Saint-Léonard

«Trop tard», disent des commerçants du centre Le Boulevard

Plus de la moitié des commerçants ont déjà planifié leur départ de l’emblématique centre commercial léonardois. Photo: David Flotat/Métro Média

Des commerçants du centre commercial Le Boulevard estiment que le plan de sauvetage dévoilé par Québec survient trop tard pour freiner l’exode des magasins provoquée par l’expropriation.

Si les clients présents sur place le lundi 2 août étaient heureux d’apprendre que Le Boulevard demeurera ouvert après le 1er décembre, le ressenti est bien différent chez les commerçants.

«Pourquoi annoncer maintenant que le centre restera ouvert alors que la moitié des commerces a déjà été forcée de trouver de nouveaux locaux?», se questionne un restaurateur.

Fin 2020, l’entreprise propriétaire Crofton Moore a annoncé la vente des lieux à la Société de transport de Montréal (STM). Dans la foulée, plus de la moitié des commerçants s’est mise à la recherche d’un nouvel endroit où s’installer.

Plusieurs commerçants expliquent aujourd’hui avoir déjà signé un nouveau bail ailleurs et disent ne pas pouvoir faire marche arrière.

«C’est inhumain ce que nous avons vécu ces derniers mois, je n’ai pas les mots. C’est évidemment bien trop tard pour annoncer ça. La plupart des commerçants avaient déjà dû trouver ailleurs où aller. Que faire si la moitié s’en vont? En 28 ans que je suis ici, je n’ai jamais été aussi inquiète pour la suite», partage Mme Vézina, la gérante de la bijouterie Olivine.

Un futur centre fantôme ?

Depuis l’annonce de la fermeture, environ 35 des 60 enseignes locatrices auraient déjà prévu déménager ou mettre la clé sous la porte.

Les commerçants restants mentionnent que certains gros noms contribuaient à l’attractivité du Boulevard. Avec leur départ, une baisse importante de la clientèle serait à prévoir.

«Même si le centre reste ouvert, je considère partir, car il ne sera plus aussi attractif qu’avant. C’est malheureux», partage le gérant d’un dépanneur.

«Les grandes enseignes du Boulevard ont déjà prévu de s’en aller, ce qui est normal vu le temps qu’il leur restait pour trouver une solution. Sans elles, il y aura moins de monde, et ça nous pénalise, nous, les petits commerçants», regrette un autre gérant de commerce.

> [DOCUMENTS DE RÉFÉRENCE]:
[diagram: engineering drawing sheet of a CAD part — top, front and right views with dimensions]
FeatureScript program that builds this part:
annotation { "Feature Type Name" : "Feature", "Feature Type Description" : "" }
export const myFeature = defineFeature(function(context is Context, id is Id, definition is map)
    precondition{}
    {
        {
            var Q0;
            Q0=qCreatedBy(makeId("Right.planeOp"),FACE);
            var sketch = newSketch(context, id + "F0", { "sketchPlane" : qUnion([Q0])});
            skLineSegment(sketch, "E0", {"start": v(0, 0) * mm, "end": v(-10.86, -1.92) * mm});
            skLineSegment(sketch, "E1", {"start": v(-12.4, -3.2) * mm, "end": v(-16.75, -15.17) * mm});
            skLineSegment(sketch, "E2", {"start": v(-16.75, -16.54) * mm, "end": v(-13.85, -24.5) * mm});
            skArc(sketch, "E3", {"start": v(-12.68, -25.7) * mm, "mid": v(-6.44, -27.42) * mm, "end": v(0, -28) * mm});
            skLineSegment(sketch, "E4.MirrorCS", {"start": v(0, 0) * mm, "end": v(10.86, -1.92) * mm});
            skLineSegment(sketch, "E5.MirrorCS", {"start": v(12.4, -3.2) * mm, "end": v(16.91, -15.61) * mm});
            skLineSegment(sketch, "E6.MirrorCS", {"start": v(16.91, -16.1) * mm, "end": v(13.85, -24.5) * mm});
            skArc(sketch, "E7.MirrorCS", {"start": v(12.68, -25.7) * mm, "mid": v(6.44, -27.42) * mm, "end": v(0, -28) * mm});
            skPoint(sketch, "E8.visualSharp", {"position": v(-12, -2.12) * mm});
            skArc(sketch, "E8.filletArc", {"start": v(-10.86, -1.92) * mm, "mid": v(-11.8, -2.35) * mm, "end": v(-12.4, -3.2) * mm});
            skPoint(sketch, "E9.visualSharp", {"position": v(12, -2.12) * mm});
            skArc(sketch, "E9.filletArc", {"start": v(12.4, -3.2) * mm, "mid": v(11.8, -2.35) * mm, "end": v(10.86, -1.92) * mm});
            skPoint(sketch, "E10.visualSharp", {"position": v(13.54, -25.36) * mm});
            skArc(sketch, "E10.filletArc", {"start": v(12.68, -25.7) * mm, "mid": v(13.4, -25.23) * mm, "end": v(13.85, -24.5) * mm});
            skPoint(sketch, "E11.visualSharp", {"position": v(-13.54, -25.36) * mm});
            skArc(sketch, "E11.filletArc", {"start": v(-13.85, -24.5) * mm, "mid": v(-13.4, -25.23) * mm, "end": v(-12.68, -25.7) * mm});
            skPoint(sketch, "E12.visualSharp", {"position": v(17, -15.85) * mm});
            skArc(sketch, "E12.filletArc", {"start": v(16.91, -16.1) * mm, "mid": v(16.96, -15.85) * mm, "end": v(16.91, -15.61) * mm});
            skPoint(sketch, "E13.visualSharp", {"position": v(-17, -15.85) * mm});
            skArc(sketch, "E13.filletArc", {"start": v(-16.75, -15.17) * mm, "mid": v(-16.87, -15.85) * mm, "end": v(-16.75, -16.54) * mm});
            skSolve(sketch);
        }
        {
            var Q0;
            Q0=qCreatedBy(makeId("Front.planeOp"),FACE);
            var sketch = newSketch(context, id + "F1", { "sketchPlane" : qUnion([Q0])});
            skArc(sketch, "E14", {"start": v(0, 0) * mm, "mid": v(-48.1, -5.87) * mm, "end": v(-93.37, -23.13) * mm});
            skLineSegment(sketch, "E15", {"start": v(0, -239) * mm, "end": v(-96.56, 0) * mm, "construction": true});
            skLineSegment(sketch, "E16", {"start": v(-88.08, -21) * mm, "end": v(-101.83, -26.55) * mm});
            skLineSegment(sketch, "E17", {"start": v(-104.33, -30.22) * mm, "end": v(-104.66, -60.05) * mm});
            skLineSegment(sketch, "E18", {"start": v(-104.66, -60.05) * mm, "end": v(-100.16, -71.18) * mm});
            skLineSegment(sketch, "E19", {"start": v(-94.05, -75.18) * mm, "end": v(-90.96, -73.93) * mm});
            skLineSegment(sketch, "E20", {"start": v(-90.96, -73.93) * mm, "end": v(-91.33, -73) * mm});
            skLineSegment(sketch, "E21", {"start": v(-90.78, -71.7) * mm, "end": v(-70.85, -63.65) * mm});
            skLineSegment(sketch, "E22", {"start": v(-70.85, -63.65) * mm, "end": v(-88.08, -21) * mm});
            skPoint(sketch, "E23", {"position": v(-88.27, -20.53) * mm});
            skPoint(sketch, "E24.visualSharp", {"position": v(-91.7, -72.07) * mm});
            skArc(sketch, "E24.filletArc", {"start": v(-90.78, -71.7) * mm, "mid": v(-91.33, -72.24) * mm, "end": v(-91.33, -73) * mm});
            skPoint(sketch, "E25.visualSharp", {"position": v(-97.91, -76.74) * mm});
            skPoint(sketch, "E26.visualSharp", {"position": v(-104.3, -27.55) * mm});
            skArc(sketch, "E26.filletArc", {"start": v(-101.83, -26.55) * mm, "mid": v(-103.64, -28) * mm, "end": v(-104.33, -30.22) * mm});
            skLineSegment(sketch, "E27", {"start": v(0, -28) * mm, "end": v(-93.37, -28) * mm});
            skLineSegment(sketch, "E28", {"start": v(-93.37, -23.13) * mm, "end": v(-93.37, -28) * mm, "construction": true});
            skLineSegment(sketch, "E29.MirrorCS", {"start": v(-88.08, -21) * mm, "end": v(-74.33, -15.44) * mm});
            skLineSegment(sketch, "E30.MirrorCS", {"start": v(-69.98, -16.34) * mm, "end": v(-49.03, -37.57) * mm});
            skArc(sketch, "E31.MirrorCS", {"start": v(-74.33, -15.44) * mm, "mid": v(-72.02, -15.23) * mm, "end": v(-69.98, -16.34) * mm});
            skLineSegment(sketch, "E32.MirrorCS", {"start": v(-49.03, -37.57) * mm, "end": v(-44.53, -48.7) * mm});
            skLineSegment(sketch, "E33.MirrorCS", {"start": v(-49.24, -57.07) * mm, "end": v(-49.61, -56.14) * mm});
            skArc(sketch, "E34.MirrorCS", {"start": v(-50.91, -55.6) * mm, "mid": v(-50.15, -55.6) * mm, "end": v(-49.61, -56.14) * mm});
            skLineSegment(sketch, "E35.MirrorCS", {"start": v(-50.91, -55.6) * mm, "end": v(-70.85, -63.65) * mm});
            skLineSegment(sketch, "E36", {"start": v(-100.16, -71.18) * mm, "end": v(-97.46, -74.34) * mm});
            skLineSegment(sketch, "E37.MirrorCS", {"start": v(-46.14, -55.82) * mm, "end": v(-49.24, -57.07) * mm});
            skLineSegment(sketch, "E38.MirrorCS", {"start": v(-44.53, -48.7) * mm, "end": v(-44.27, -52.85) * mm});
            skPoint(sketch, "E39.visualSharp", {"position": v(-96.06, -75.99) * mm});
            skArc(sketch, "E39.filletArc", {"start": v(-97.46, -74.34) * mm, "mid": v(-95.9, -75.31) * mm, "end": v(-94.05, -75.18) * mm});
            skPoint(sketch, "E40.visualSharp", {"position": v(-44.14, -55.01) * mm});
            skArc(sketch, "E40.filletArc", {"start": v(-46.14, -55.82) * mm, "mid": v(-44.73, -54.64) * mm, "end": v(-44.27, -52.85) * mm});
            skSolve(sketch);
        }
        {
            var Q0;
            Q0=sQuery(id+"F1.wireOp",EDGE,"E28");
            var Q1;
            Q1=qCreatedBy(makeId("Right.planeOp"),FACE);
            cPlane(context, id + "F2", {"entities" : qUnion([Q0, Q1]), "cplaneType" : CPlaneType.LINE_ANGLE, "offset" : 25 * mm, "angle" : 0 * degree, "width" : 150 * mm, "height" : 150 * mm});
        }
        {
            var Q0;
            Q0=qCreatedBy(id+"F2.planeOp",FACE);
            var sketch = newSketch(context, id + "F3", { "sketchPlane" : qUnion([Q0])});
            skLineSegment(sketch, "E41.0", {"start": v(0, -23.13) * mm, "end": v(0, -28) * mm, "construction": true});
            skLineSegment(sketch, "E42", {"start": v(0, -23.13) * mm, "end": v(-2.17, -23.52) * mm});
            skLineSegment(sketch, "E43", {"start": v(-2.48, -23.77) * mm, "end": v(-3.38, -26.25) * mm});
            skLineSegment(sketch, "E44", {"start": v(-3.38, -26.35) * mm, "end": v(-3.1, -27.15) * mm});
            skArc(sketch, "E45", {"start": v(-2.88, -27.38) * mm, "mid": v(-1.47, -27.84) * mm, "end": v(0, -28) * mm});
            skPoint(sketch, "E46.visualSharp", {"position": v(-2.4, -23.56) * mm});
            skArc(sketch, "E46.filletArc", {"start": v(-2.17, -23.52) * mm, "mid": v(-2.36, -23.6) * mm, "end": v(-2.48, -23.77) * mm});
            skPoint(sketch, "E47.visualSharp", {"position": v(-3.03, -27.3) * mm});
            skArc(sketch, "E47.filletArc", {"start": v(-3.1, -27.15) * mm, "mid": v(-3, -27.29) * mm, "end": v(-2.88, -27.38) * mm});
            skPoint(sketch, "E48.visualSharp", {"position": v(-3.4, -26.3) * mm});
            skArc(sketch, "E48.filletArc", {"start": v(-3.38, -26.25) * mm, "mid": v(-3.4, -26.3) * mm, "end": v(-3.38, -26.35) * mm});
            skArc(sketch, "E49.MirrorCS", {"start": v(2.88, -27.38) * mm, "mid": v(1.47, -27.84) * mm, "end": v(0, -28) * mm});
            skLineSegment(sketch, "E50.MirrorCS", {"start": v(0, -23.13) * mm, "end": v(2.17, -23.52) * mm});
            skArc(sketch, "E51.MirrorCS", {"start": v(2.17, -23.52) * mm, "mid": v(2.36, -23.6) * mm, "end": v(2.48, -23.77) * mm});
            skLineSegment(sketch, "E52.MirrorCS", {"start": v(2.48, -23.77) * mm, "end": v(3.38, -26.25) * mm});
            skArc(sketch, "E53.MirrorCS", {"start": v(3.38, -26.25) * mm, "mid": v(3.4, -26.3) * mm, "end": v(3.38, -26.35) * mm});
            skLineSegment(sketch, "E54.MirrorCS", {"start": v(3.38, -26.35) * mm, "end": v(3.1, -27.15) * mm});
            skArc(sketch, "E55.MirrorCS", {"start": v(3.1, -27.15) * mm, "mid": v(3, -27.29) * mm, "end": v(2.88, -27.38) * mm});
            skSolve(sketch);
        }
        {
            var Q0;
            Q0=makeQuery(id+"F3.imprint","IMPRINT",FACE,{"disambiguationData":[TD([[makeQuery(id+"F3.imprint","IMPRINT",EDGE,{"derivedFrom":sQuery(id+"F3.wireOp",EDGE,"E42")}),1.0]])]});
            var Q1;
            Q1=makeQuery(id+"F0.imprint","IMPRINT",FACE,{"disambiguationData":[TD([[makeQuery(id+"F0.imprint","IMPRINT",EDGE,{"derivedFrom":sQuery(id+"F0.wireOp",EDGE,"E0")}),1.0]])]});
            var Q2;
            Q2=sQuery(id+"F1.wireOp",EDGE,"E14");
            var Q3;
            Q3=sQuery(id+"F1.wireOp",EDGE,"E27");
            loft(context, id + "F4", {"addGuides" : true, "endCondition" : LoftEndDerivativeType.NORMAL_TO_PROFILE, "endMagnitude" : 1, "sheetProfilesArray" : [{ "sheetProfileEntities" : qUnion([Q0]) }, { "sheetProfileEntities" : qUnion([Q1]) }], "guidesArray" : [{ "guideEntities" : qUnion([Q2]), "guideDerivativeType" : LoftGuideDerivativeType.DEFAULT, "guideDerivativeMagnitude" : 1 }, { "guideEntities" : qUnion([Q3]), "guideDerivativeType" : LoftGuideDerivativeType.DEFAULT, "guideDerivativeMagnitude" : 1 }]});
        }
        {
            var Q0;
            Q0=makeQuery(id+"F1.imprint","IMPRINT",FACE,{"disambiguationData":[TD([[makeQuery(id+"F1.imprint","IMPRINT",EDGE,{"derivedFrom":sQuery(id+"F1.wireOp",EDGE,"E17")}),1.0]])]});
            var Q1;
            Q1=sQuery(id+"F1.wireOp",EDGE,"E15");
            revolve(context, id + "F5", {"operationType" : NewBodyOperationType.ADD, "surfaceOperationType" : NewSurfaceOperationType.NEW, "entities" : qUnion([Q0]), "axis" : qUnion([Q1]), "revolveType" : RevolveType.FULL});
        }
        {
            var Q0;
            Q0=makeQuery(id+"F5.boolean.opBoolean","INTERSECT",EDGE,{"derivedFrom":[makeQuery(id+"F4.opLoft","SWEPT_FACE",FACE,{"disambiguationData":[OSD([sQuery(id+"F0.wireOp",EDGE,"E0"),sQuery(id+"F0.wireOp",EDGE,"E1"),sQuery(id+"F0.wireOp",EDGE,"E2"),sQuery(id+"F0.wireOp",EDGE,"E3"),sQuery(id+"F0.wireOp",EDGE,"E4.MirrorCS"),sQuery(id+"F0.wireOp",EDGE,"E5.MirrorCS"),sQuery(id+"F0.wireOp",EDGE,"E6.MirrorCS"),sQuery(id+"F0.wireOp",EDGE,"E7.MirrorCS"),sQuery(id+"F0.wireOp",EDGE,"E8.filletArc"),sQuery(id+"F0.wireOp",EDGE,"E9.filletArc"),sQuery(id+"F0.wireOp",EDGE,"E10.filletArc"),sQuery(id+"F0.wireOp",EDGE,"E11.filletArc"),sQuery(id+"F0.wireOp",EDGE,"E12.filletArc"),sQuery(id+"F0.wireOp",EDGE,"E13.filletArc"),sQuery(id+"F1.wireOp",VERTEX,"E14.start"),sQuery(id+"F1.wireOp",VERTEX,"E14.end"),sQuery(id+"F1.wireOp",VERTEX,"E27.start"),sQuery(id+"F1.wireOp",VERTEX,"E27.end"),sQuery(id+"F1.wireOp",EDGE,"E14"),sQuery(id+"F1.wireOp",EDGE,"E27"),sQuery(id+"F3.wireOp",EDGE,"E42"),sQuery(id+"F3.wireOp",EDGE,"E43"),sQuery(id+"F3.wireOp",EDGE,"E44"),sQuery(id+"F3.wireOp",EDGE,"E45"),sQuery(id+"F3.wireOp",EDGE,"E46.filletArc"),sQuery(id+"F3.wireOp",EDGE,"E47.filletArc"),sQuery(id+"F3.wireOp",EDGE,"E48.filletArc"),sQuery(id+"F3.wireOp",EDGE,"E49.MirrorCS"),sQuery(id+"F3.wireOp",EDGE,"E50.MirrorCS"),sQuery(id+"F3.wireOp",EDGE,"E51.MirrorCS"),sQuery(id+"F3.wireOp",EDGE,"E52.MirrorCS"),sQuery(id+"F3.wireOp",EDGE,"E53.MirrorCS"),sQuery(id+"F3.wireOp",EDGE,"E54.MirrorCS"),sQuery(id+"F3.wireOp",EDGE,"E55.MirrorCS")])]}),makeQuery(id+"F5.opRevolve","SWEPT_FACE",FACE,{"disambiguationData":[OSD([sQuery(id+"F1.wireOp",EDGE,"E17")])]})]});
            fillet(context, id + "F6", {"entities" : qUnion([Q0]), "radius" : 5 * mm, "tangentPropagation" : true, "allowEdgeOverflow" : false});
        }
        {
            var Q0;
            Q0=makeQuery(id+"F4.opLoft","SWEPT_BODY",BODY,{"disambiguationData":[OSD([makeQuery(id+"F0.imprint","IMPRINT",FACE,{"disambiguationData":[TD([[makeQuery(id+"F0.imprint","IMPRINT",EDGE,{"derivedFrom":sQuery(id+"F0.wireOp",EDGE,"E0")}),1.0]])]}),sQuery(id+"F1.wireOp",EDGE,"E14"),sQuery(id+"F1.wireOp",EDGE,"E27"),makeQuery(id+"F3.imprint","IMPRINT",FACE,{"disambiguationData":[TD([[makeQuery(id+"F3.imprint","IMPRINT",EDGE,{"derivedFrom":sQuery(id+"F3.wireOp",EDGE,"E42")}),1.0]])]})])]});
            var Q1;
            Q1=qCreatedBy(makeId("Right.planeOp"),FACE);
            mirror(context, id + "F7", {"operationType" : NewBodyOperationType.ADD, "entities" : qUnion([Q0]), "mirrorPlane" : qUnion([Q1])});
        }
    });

> [TRAVAIL DEMANDÉ]:
A: Reproduisez fidèlement le passage de l'article sur le centre Le Boulevard qui commence par « Plusieurs commerçants expliquent » et se poursuit jusqu'à « centre fantôme ? ».
B: D'après l'article sur le centre Le Boulevard, à quelle société l'entreprise propriétaire Crofton Moore a-t-elle annoncé la vente des lieux ?

> [RÉPONSES PAR TÂCHE]:
A:
Plusieurs commerçants expliquent aujourd’hui avoir déjà signé un nouveau bail ailleurs et disent ne pas pouvoir faire marche arrière.

«C’est inhumain ce que nous avons vécu ces derniers mois, je n’ai pas les mots. C’est évidemment bien trop tard pour annoncer ça. La plupart des commerçants avaient déjà dû trouver ailleurs où aller. Que faire si la moitié s’en vont? En 28 ans que je suis ici, je n’ai jamais été aussi inquiète pour la suite», partage Mme Vézina, la gérante de la bijouterie Olivine.

Un futur centre fantôme ?

B: À la Société de transport de Montréal (STM).